Details are still emerging as to how the SESA project will roll out in Kansas City, but several homegrown applications in the KC Digital Drive network have already been identified as possible contenders for support through the project. One, a pilot out of the University of Kansas Medical Center, uses gigabit Internet to assist caregivers of patients with Alzheimer’s.
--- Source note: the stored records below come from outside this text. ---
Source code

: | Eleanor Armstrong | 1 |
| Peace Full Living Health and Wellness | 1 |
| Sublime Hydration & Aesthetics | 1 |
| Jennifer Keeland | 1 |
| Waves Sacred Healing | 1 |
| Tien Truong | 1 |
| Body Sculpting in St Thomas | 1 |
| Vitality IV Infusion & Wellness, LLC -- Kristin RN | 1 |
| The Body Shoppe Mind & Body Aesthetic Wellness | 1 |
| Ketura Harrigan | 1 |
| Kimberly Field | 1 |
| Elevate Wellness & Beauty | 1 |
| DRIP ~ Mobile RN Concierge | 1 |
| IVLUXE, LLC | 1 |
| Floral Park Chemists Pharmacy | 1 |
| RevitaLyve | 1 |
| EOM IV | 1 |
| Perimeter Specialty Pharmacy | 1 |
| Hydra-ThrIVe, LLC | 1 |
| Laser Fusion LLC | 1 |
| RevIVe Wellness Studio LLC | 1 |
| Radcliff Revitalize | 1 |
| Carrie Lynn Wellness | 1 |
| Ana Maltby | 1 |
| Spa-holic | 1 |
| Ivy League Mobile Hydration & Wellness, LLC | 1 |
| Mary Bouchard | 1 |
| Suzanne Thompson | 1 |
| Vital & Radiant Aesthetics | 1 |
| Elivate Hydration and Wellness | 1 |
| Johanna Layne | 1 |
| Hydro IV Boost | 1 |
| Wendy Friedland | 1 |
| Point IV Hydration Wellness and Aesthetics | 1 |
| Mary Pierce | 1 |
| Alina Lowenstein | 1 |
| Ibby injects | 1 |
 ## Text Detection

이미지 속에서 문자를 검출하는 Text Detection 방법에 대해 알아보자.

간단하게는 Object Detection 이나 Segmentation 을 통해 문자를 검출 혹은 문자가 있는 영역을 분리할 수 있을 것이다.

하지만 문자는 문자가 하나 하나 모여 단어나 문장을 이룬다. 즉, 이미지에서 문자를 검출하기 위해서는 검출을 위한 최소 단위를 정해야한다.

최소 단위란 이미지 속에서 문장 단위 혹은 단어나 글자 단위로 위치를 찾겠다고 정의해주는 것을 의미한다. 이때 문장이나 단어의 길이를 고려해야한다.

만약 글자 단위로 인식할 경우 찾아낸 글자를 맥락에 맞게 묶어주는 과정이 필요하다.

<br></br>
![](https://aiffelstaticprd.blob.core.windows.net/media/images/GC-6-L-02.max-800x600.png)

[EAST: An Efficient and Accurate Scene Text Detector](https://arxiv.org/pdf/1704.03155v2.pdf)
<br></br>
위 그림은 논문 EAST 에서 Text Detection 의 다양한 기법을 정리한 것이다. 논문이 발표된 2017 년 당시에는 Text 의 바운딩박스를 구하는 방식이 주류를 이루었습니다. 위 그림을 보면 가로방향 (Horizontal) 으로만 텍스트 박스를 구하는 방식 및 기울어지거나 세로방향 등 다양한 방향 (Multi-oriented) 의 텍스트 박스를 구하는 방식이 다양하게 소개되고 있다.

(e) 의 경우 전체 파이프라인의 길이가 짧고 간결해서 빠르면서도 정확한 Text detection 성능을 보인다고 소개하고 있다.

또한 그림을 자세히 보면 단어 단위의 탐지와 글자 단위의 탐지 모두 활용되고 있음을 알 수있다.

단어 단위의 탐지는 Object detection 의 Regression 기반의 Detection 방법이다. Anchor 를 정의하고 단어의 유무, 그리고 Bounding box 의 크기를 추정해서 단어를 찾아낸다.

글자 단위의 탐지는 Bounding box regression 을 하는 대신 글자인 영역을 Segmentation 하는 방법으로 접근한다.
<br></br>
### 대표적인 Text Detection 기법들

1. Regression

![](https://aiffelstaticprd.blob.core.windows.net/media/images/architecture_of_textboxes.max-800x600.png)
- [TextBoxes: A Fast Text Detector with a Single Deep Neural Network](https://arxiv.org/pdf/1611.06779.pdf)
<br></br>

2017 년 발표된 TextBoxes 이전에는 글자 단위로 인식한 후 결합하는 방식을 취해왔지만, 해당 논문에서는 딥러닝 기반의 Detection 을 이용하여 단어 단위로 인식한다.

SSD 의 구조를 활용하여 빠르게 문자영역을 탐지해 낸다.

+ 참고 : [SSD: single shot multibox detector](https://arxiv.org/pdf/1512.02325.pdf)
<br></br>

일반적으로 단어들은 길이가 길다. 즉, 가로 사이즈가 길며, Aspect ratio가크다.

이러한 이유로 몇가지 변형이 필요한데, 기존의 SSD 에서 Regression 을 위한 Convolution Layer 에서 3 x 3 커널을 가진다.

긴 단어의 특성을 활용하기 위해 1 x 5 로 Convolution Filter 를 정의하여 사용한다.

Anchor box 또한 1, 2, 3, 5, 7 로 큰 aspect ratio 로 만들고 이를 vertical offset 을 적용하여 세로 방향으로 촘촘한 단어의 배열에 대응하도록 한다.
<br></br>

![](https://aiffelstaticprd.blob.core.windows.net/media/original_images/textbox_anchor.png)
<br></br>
The other, a project from the University of Missouri’s Center for Eldercare and Rehabilitation Technology, uses Internet and sensor technology to help senior citizens age comfortably at home.

“The eldercare projects out of KU and MU are excellent examples of what the KC tech community can immediately offer to the world of smart city gigabit applications, but we’re not stopping there,” Deacon said. “KC Digital Drive plans to leverage our network of innovators in education, healthcare, government tech and IT to make Kansas City a significant player in the development and deployment of advanced smart city technologies, nationally and globally.”